O MPF também anexou ao processo manifestações da Secretaria de Patrimônio da União (SPU) e da ENBPar, que pediram a suspensão da licitação e propuseram a criação de uma mesa de diálogo interfederativo no âmbito do programa federal Imóvel da Gente, instituído em 2024. A política busca destinar imóveis públicos considerados “inservíveis” ao setor de origem para projetos de relevância social, cultural, educacional e urbana.

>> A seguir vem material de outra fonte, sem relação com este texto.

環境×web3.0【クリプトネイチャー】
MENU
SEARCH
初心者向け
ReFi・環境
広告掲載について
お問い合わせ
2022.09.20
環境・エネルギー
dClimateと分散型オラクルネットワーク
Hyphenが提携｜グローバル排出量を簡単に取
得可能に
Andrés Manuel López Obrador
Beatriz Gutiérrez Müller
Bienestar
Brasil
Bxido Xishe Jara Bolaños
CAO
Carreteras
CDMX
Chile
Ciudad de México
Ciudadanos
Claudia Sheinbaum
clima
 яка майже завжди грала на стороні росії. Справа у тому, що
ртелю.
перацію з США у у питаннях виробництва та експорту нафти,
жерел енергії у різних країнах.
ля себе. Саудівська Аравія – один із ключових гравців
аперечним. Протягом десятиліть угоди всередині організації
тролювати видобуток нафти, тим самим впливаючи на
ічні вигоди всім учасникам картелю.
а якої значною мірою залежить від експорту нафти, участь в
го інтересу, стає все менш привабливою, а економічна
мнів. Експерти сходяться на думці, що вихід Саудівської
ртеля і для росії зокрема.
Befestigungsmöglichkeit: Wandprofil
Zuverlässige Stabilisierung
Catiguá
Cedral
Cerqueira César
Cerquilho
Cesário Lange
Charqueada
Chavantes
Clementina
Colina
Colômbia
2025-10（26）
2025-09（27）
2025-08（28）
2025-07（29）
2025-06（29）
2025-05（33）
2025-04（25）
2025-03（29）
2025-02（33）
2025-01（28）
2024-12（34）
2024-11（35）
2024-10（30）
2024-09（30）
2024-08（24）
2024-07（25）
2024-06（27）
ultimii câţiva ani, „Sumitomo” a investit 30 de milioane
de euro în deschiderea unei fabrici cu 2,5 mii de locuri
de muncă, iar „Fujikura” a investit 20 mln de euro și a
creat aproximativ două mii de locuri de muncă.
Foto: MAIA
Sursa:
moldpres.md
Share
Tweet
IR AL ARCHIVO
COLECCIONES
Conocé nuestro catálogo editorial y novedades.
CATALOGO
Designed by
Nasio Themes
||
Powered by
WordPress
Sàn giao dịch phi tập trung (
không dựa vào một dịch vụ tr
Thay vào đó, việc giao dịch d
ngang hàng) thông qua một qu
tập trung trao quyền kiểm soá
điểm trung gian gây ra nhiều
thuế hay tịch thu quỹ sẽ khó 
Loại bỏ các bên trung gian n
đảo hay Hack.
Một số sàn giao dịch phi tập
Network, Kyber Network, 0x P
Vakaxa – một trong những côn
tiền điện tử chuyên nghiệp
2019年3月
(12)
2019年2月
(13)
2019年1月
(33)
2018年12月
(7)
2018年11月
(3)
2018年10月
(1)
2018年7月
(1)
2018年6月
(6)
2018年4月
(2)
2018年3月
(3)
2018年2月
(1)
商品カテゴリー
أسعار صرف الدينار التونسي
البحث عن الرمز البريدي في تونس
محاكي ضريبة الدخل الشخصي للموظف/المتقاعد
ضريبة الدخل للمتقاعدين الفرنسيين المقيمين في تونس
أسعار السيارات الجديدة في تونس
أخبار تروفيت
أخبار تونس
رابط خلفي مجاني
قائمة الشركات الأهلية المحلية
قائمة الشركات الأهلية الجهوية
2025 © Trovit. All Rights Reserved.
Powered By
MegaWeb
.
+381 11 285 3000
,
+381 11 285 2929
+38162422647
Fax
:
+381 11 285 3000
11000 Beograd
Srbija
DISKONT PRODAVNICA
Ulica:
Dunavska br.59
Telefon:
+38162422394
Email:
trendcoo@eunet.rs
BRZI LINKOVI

O vereador Aldacir Oliboni (PT), presidente da Frente Parlamentar em Defesa da Cultura em Porto Alegre, disse que recebe “com satisfação a decisão do Ministério Público Federal” de acolher a denúncia e recomendar a suspensão da concessão. “Para mim, fica claro que a Prefeitura de Porto Alegre tentou avançar em um processo irregular, sem a autorização necessária da União, e isso não podemos aceitar”, afirmou ao Brasil de Fato RS.
Conforme o vereador, a Usina do Gasômetro é um patrimônio histórico de Porto Alegre e, como tal, pertence ao povo. “Entregá-la à iniciativa privada seria um erro grave, que coloca em risco a memória e a gestão pública desse espaço tão simbólico para nossa cidade. A recomendação do MPF reforça o que sempre dissemos.”
Patrimônio histórico e símbolo cultural
Inaugurada em 1928 como usina termelétrica, a Usina do Gasômetro foi desativada na década de 1970 e convertida em espaço cultural nos anos 1980. Tombada pelo município (1982) e pelo estado (1983), tornou-se um dos principais cartões-postais de Porto Alegre, marcada pela chaminé de 117 metros e pelo pôr do sol às margens do Guaíba.
Na terça-feira (26), durante a reabertura do espaço à comunidade, o prefeito Sebastião Melo destacou a importância da Usina. “Depois de tantos anos fechada, volta revitalizada à população. Foram investimentos importantes para recuperar esse patrimônio histórico e cultural, que seguirá público e democrático”, afirmou.
Parlamentares e representantes da comunidade cultural de Porto Alegre se reuniram em audiência pública na noite desta segunda-feira (25) para debater a concessão da Usina do Gasômetro à iniciativa privada. Durante o encontro, participantes qualificaram a PPP prevista para o espaço como um “contrato nefasto” para os interesses da sociedade e do setor cultural da cidade. A audiência, realizada pela Comissão de Educação, Cultura, Desporto, Ciência e Tecnologia da Assembleia Legislativa, foi proposta pela deputada Sofia Cavedon (PT), atualmente em licença médica, e conduzida pelo deputado Leonel Radde (PT).
Em nota a assessoria de imprensa da Procuradoria-Geral do Município (PGM) afirmou que “no momento, o documento com a recomendação do MPF está sendo analisado pelo Município”. A reportagem entrou em contato solicitando o posicionamento do executivo municipal sobre a decisão da Justiça Federal. O espaço segue aberto.